*Task brief*
What lines of the listing include the string "this"? Show them all.

*Record excerpts*
━━━━
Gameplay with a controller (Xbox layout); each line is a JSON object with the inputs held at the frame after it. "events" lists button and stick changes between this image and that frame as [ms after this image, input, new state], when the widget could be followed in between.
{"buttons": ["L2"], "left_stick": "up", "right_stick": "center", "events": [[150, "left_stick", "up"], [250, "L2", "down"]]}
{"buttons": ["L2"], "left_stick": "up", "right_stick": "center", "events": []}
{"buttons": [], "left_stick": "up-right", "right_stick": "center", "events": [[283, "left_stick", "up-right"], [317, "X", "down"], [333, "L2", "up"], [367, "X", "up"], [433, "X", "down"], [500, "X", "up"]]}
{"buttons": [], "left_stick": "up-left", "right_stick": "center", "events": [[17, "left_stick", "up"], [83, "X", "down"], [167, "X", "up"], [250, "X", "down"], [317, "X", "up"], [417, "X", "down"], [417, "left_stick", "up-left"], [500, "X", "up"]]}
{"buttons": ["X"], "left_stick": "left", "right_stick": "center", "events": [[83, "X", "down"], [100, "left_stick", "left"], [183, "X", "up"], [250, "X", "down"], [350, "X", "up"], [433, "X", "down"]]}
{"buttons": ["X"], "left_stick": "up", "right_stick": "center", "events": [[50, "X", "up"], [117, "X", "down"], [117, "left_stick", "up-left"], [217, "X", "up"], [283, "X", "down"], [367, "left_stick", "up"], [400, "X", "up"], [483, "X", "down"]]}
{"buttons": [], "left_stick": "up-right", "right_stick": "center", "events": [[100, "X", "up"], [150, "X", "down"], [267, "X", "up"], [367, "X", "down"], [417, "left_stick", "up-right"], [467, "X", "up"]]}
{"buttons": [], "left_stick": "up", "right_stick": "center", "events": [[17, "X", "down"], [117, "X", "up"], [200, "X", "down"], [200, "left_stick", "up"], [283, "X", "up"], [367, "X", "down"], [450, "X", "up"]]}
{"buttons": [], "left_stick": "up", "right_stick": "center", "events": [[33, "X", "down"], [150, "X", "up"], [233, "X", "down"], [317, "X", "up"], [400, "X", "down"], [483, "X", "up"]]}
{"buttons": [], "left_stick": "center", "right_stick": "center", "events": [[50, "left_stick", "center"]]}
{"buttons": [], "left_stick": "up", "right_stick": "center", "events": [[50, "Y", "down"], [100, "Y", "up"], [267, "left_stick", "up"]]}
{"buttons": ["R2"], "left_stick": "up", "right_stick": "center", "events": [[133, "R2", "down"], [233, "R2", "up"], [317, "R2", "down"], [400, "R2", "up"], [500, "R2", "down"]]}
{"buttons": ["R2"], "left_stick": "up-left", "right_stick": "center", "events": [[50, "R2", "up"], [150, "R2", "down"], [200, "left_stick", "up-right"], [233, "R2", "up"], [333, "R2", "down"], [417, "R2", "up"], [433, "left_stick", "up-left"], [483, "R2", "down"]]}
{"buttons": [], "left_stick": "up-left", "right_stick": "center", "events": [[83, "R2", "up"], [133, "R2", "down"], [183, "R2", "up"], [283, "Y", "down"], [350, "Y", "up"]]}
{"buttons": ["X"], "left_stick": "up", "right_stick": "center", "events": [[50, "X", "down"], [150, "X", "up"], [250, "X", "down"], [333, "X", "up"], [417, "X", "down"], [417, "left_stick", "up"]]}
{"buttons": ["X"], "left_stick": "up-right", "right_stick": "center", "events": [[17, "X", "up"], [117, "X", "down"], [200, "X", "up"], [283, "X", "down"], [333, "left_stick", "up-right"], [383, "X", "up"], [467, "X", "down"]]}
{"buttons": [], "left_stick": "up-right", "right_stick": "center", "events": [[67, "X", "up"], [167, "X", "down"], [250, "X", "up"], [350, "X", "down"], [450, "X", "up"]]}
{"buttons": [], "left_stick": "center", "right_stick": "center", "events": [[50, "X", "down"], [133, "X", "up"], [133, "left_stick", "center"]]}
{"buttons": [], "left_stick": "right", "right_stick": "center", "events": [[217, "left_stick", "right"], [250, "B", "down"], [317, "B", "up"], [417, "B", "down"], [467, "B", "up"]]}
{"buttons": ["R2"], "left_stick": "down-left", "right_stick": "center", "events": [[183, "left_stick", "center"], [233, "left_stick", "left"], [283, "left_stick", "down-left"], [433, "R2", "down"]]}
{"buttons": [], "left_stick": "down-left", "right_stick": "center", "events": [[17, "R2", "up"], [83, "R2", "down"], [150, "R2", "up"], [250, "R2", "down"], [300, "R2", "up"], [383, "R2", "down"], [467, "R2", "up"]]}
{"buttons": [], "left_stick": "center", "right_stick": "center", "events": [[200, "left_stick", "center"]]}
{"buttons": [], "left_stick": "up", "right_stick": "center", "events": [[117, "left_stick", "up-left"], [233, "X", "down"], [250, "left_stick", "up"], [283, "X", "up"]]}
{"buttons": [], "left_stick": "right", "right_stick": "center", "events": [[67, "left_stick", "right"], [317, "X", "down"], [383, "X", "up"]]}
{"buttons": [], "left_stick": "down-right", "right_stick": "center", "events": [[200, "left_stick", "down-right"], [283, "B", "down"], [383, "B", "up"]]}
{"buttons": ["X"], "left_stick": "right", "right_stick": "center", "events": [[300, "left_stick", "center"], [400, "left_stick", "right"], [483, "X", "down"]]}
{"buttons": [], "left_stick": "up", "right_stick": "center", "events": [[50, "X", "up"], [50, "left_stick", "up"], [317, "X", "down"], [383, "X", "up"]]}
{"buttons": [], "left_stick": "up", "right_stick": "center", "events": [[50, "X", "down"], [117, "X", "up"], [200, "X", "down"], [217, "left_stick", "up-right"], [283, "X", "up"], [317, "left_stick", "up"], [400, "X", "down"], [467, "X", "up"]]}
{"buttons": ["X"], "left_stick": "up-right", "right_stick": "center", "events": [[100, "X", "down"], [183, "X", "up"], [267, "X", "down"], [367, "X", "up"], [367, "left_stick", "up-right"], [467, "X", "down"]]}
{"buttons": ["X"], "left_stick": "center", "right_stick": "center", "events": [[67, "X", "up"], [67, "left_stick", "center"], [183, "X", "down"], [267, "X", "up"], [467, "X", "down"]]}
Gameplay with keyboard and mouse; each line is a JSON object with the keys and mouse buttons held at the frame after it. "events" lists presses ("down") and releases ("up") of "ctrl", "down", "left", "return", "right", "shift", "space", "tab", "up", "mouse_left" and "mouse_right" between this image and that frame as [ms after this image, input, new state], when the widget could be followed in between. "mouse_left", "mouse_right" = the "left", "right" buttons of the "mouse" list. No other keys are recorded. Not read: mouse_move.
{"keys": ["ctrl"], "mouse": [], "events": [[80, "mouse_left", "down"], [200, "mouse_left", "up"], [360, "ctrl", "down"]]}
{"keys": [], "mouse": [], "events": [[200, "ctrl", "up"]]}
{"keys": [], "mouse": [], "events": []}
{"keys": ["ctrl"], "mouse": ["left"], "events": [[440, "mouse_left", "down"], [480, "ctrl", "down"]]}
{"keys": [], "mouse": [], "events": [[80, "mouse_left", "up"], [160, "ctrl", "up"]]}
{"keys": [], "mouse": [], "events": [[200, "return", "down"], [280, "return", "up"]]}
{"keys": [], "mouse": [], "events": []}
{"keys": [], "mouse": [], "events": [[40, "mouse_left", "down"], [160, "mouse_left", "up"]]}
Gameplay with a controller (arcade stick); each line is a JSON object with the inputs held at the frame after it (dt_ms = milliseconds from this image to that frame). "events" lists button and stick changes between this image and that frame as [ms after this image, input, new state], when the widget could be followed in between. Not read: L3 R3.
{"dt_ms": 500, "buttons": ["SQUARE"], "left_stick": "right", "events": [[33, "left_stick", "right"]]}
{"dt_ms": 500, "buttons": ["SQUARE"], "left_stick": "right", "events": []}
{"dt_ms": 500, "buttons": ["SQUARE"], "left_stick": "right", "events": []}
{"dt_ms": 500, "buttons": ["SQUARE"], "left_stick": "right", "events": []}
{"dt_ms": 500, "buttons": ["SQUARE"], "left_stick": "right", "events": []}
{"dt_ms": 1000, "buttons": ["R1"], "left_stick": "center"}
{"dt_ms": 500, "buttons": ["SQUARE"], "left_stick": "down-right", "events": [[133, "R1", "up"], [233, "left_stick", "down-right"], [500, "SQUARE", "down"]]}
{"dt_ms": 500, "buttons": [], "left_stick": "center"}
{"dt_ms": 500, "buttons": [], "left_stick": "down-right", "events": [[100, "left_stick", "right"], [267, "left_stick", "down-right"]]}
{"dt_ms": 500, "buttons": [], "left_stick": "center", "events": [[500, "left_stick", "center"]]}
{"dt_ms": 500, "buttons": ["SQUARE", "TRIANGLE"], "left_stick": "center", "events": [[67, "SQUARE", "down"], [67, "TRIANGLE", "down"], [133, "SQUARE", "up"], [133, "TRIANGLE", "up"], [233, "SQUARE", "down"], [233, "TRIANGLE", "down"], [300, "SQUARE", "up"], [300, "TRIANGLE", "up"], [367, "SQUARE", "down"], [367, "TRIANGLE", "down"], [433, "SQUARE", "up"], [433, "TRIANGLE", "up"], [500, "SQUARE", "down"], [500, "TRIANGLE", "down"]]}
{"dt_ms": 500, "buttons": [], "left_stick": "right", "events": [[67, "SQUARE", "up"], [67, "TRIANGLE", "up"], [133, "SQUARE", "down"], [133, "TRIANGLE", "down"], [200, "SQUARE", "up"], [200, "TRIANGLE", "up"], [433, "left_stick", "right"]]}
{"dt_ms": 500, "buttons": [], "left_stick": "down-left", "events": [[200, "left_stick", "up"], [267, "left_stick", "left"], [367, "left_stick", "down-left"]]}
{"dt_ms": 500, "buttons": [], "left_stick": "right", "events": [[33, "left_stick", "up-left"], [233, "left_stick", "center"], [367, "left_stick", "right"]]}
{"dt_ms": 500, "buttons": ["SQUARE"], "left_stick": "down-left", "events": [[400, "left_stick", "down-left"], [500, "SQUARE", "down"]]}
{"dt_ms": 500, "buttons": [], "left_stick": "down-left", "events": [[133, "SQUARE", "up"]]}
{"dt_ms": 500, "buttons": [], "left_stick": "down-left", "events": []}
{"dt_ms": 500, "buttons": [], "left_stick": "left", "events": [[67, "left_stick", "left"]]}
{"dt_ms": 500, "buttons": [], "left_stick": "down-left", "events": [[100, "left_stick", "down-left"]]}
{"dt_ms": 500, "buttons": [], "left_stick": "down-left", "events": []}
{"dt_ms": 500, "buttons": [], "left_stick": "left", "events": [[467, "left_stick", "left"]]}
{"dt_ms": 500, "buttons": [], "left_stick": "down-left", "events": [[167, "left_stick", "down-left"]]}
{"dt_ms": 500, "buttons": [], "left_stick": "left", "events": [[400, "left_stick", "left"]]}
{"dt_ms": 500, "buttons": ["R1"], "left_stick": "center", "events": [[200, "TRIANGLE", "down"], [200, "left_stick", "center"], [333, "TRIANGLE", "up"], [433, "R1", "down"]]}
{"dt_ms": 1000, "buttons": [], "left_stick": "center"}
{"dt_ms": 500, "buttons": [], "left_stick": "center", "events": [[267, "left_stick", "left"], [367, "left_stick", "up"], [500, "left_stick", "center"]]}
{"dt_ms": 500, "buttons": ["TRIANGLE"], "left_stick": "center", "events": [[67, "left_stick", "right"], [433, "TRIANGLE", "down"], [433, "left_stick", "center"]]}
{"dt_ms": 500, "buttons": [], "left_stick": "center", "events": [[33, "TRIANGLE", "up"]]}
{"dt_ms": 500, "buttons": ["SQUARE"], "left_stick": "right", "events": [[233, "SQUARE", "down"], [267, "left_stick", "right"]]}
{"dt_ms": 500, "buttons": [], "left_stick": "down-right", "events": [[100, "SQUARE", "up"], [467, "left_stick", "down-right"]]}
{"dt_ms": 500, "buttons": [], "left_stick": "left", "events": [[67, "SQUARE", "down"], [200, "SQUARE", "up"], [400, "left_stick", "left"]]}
━━━━
*Task response*
Gameplay with a controller (Xbox layout); each line is a JSON object with the inputs held at the frame after it. "events" lists button and stick changes between this image and that frame as [ms after this image, input, new state], when the widget could be followed in between.
Gameplay with keyboard and mouse; each line is a JSON object with the keys and mouse buttons held at the frame after it. "events" lists presses ("down") and releases ("up") of "ctrl", "down", "left", "return", "right", "shift", "space", "tab", "up", "mouse_left" and "mouse_right" between this image and that frame as [ms after this image, input, new state], when the widget could be followed in between. "mouse_left", "mouse_right" = the "left", "right" buttons of the "mouse" list. No other keys are recorded. Not read: mouse_move.
Gameplay with a controller (arcade stick); each line is a JSON object with the inputs held at the frame after it (dt_ms = milliseconds from this image to that frame). "events" lists button and stick changes between this image and that frame as [ms after this image, input, new state], when the widget could be followed in between. Not read: L3 R3.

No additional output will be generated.